Energy Department told to help coal, nuclear plants
WASHINGTON — President Donald Trump on Friday directed Energy Secretary Rick Perry to take “immediate steps” to bolster struggling coal-fired and nuclear power plants to keep them open, calling it a matter of national and economic security.
Trump believes that keeping America’s energy grid secure “protects our national security, public safety and economy from intentional attacks and natural disasters,” White House press secretary Sarah Sanders said in a statement.
Impending retirements of coalfired and nuclear power plants are harming the nation’s electric grid and reducing its resilience, and the president wants immediate action “to stop the loss of these resources,” Sanders said.
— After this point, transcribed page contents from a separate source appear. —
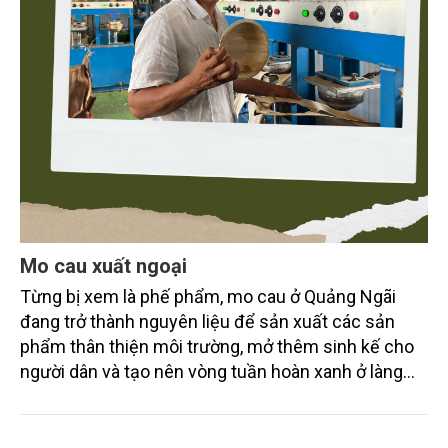
Mo cau xuất ngoại
Từng bị xem là phế phẩm, mo cau ở Quảng Ngãi
đang trở thành nguyên liệu để sản xuất các sản
phẩm thân thiện môi trường, mở thêm sinh kế cho
người dân và tạo nên vòng tuần hoàn xanh ở làng
quê. Trải qua chặng đường dài (từ 2020 đến nay),
chén, dĩa... từ mo cau đã được thị trường trong nước
và quốc tế đón nhận.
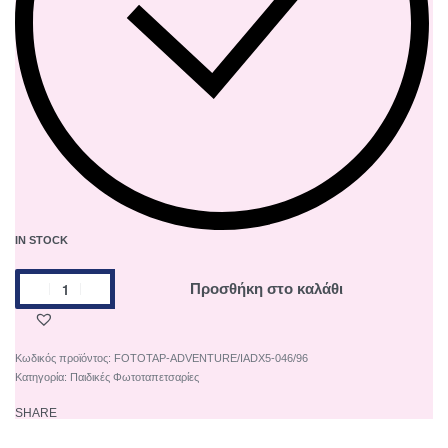
IN STOCK
Προσθήκη στο καλάθι
FOTOTAP-ADVENTURE/IADX5-046/96
Κατηγορία:
Παιδικές Φωτοταπετσαρίες
SHARE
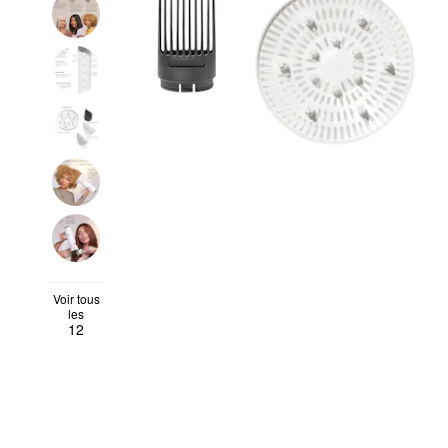
Voir tous
les
12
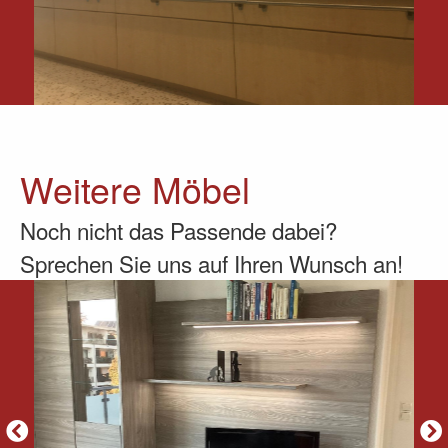
Weitere Möbel
Noch nicht das Passende dabei?
Sprechen Sie uns auf Ihren Wunsch an!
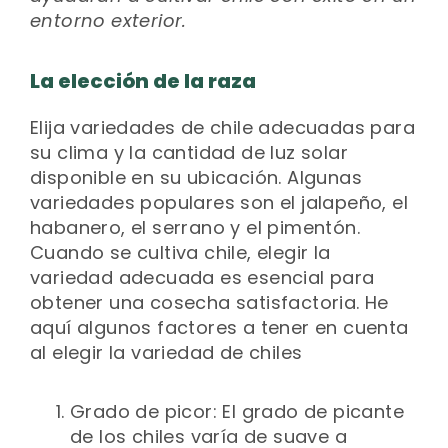
entorno exterior.
La elección de la raza
Elija variedades de chile adecuadas para
su clima y la cantidad de luz solar
disponible en su ubicación. Algunas
variedades populares son el jalapeño, el
habanero, el serrano y el pimentón.
Cuando se cultiva chile, elegir la
variedad adecuada es esencial para
obtener una cosecha satisfactoria. He
aquí algunos factores a tener en cuenta
al elegir la variedad de chiles
Grado de picor: El grado de picante
de los chiles varía de suave a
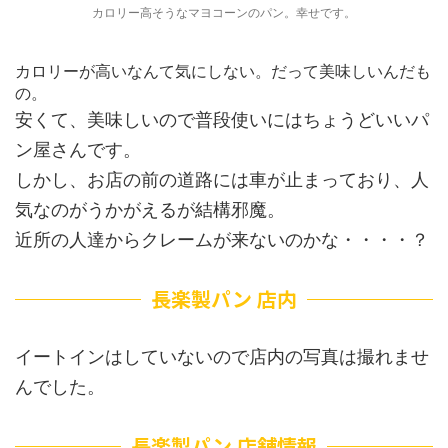
カロリー高そうなマヨコーンのパン。幸せです。
カロリーが高いなんて気にしない。だって美味しいんだも
の。
安くて、美味しいので普段使いにはちょうどいいパ
ン屋さんです。
しかし、お店の前の道路には車が止まっており、人
気なのがうかがえるが結構邪魔。
近所の人達からクレームが来ないのかな・・・・？
長楽製パン 店内
イートインはしていないので店内の写真は撮れませ
んでした。
長楽製パン 店舗情報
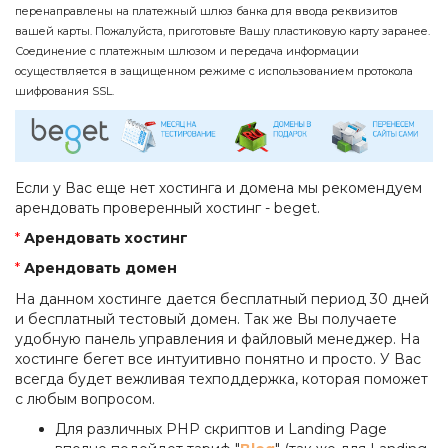
перенаправлены на платежный шлюз банка для ввода реквизитов
вашей карты. Пожалуйста, приготовьте Вашу пластиковую карту заранее.
Соединение с платежным шлюзом и передача информации
осуществляется в защищенном режиме с использованием протокола
шифрования SSL.
Если у Вас еще нет хостинга и домена мы рекомендуем
арендовать проверенный хостинг - beget.
*
Арендовать хостинг
*
Арендовать домен
На данном хостинге дается бесплатный период 30 дней
и бесплатный тестовый домен. Так же Вы получаете
удобную панель управления и файловый менеджер. На
хостинге бегет все интуитивно понятно и просто. У Вас
всегда будет вежливая техподдержка, которая поможет
с любым вопросом.
Для различных PHP скриптов и Landing Page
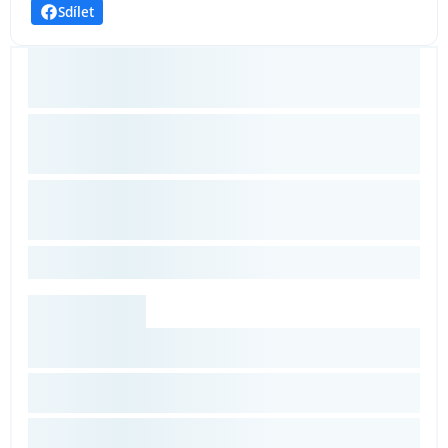
Sdílet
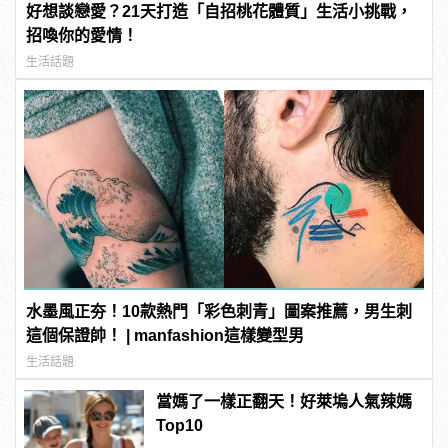
好想談戀愛？21天打造「自招桃花體質」生活小挑戰，
招喚你的愛情！
生活話題
水墨風正夯！10款熱門「彩色刺青」圖案推薦，男生刺
這個保證帥！ | manfashion這樣變型男
生活話題
當媽了一樣正翻天！好萊塢人氣辣媽
Top10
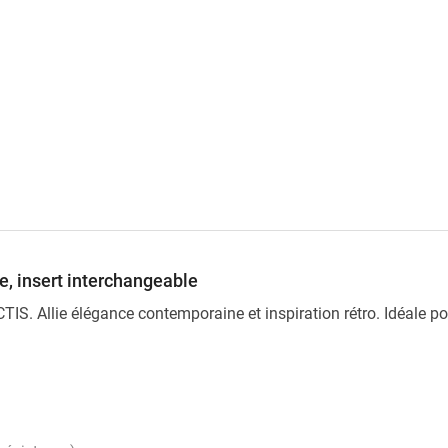
e, insert interchangeable
ECTIS. Allie élégance contemporaine et inspiration rétro. Idéale 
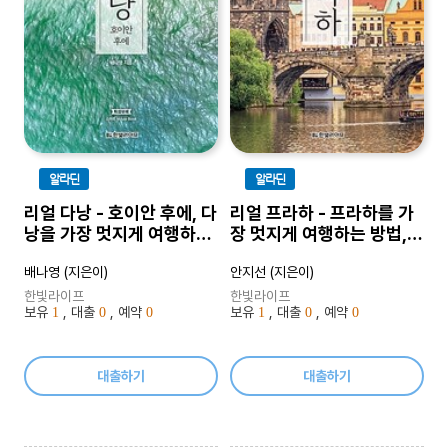
알라딘
알라딘
리얼 다낭 - 호이안 후에, 다
리얼 프라하 - 프라하를 가
낭을 가장 멋지게 여행하는
장 멋지게 여행하는 방법,
방법, 2023~2024 최신
2023~2024년 최신판
배나영 (지은이)
안지선 (지은이)
판
한빛라이프
한빛라이프
보유
, 대출
, 예약
보유
, 대출
, 예약
1
0
0
1
0
0
대출하기
대출하기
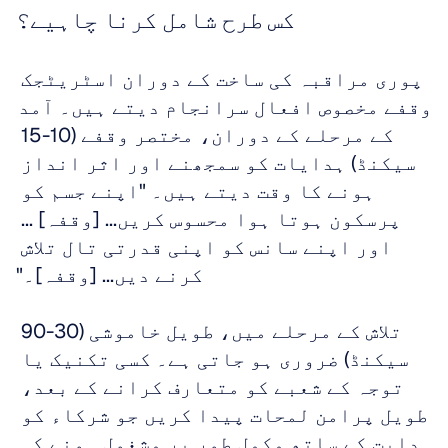
کس طرح شامل کرنا چاہیے؟
پوری مراقبہ کی ساخت کے دوران اسٹریٹجک 
وقفے مخصوص افعال سرانجام دیتے ہیں۔ آمد 
کے مرحلے کے دوران، مختصر وقفے (10-15 
سیکنڈ) ہدایات کو سمجھنے اور اثر انداز 
ہونے کا وقت دیتے ہیں۔ "اپنے جسم کو 
پرسکون ہوتا ہوا محسوس کریں... [وقفہ] ... 
اور اپنے سانس کو اپنی قدرتی تال تلاش 
کرنے دیں... [وقفہ]۔"
تلاش کے مرحلے میں، طویل خاموشی (30-90 
سیکنڈ) ضروری ہو جاتی ہے۔ کسی تکنیک یا 
توجہ کے شعبے کو متعارف کرانے کے بعد، 
طویل پرامن لمحات پیدا کریں جو شرکاء کو 
ہدایت کے ساتھ مکمل طور پر مشغول ہونے کی 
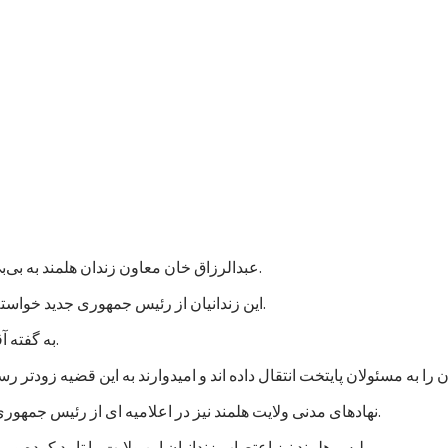
عبدالرزاق خان معاون زندان هلمند به بی‌بی‌سی گفت که نزدیک به هزار زندانی در این زندان اعتصاب غذایی کردند.
این زندانیان از رئیس جمهوری جدید خواسته اند که به پرونده های آنها رسیدگی شود و در مجازات شان تخفیف بیاید.
به گفته آقای عبدالرزاق، اعتصاب کنندگان شامل زندانیان جنایی و سیاسی است.
نهادهای مدنی ولایت هلمند نیز در اعلامیه ای از رئیس جمهوری جدید خواستند که به خواستهای مشروع زندانیان پاسخ مثبت داده شود.
پلیس هلمند نیز اعتصاب زندانیان این ولایت را تایید کرده و می گوید که برای تامین امنیت این زندان، شمار بیشتری نیرو فرستاده اند.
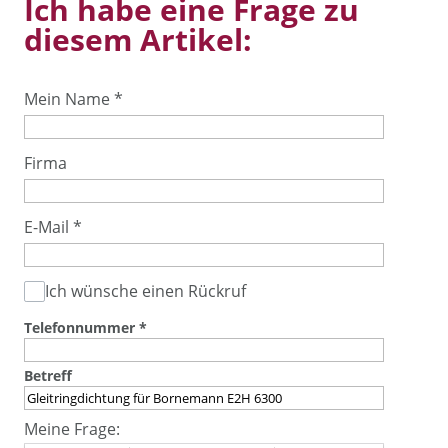
Ich habe eine Frage zu
diesem Artikel:
Mein Name
*
Firma
E-Mail
*
Ich wünsche einen Rückruf
Telefonnummer
*
Betreff
Meine Frage:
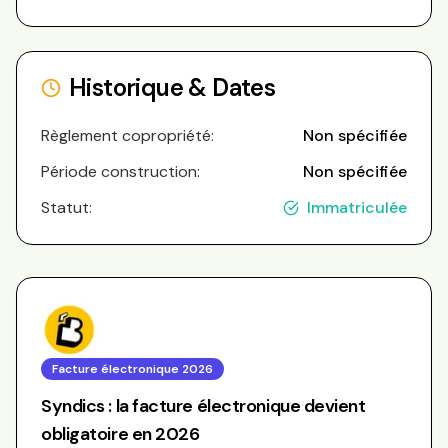
Historique & Dates
Règlement copropriété:
Non spécifiée
Période construction:
Non spécifiée
Statut:
Immatriculée
Facture électronique 2026
Syndics : la facture électronique devient
obligatoire en 2026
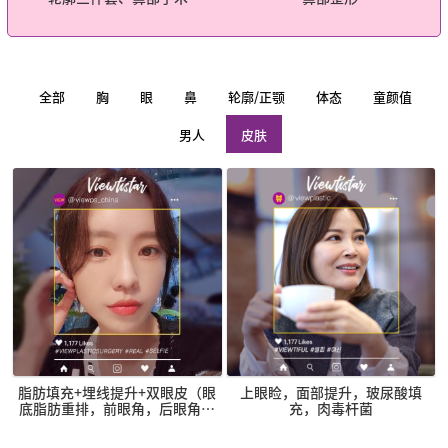
全部
胸
眼
鼻
轮廓/正颚
体态
童颜值
男人
皮肤
脂肪填充+埋线提升+双眼皮（眼
上眼睑，面部提升，玻尿酸填
底脂肪重排，前眼角，后眼角，
充，肉毒杆菌
眼角下至）+丽珠兰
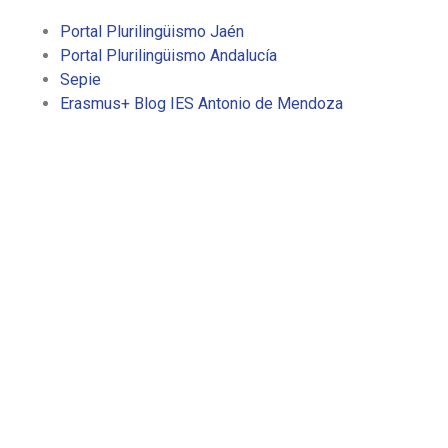
Portal Plurilingüismo Jaén
Portal Plurilingüismo Andalucía
Sepie
Erasmus+ Blog IES Antonio de Mendoza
Environmental groups decried the support for coal over cleaner energy sources.
The directive comes as the Trump administration considers a plan to order grid operators to buy electricity from coal and nuclear plants to keep them open. The plan would direct regional transmission operators to buy power from coal and nuclear plants for two years to ensure grid reliability, “promote the national defense and maximize domestic energy supplies.”
Robert Murray, chairman and
CEO of Murray Energy Corp., the nation’s largest privately owned coal company, hailed the White House announcement.
“We support all efforts to ensure the security of our nation’s electric power supply, which is critical to the reliability of our electric power grids, to low-cost electricity and to our national defense,” Murray said Friday in a statement.